Normally after surgery you’ll be kept in the hospital for a few days. Most of the time you are allowed to begin drinking liquids the morning after surgery. After you’ve had a bowel movement you can start to eat solid food again.

Occasionally patients will feel nauseous or start to vomit. If this happens, they will have the nasogastric tube present during surgery reinserted. Should this happen to you, don’t be alarmed. Nausea and vomiting are common side effects of colorectal surgery. This happens because the anesthesia used during surgery may cause your intestines to become temporarily disabled. To help combat this, your food and liquid intake is closely monitored.  

Movement

Most of the time, your surgeon will encourage you to get out of the bed the first day after surgery. The more you move around, the less at risk you will be for complications such as blood clots and pneumonia.
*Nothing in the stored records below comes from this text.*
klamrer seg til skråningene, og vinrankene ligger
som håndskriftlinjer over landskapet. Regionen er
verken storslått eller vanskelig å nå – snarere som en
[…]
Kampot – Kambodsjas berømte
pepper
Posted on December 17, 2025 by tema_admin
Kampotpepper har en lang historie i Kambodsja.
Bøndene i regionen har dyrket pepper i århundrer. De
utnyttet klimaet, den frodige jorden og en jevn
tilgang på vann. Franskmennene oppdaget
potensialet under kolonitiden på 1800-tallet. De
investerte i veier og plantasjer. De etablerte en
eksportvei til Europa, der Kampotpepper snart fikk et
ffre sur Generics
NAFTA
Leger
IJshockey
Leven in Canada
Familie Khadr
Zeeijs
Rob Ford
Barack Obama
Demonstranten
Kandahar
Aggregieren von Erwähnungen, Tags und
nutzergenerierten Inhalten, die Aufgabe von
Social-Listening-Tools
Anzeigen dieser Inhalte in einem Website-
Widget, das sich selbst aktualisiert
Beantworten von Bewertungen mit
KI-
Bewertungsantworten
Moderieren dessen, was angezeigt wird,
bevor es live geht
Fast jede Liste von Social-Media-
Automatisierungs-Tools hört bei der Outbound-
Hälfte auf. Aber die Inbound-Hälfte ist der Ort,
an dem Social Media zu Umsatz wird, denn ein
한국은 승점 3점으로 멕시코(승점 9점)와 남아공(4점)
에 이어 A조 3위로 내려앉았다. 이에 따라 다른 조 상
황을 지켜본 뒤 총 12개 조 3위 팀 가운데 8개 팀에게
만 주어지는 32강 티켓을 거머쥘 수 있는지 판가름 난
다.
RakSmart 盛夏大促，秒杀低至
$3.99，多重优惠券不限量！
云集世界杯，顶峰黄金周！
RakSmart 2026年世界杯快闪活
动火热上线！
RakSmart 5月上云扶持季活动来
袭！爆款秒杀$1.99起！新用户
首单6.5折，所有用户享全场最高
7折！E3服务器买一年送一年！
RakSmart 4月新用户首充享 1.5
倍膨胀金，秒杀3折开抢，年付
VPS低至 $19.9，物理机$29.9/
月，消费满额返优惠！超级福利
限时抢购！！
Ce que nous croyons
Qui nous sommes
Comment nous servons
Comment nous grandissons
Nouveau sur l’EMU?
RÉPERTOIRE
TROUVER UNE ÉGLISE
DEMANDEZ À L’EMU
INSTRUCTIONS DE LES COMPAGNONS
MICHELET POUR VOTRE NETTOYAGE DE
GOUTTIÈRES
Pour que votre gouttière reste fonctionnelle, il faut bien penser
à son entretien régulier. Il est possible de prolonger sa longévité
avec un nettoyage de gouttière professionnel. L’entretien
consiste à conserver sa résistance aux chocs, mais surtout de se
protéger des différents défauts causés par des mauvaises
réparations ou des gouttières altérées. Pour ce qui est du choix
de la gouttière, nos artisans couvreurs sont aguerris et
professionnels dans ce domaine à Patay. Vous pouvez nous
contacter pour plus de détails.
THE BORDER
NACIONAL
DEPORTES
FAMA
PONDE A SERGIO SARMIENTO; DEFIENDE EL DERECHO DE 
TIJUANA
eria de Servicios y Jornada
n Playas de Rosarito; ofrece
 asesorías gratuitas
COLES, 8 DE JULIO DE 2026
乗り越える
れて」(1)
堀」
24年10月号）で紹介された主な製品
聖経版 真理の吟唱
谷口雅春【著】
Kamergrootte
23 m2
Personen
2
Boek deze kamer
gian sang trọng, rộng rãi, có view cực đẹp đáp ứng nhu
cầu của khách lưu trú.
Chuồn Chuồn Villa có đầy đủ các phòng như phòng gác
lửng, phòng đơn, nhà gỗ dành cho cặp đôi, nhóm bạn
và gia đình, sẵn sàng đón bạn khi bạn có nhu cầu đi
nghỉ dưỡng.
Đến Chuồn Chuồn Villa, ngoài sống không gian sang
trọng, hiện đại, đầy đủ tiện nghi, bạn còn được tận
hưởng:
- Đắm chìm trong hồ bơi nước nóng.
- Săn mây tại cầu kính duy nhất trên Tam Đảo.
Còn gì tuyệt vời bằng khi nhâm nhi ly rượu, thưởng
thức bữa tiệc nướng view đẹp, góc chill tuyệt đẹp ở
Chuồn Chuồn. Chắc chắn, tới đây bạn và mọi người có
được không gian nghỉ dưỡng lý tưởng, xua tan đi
Your surgeon will also suggest that you slowly increase your level of physical activity once you return home. Walking is a great way to slowly strengthen your muscles and keep your blood circulating to avoid blood clots. If you exercised consistently before your surgery, you can slowly return to the habit once you feel comfortable. It’s a good idea, however, to avoid heavy exercise such as lifting and abdominal exercises for the first six weeks.

Healthy Eating at Home

Colorectal surgery changes the way the bowel functions. These changes may or may not be temporary. Surgery could cause swelling in the bowel. Food may pass more slowly through the colon, which leads to bloating. Changes in the way your bowel functions may lead to loose, watery stools.

After surgery, you should stick to a soft diet. A soft diet includes almost everything except for raw fruits and vegetables. A dietician can give you more specific information and guidelines. You should follow this diet at least until your first follow-up visit with you doctor.

Remember, every individual and their reaction to surgery is different. These are good guidelines to start with, but you should still consult your surgeon for further advice.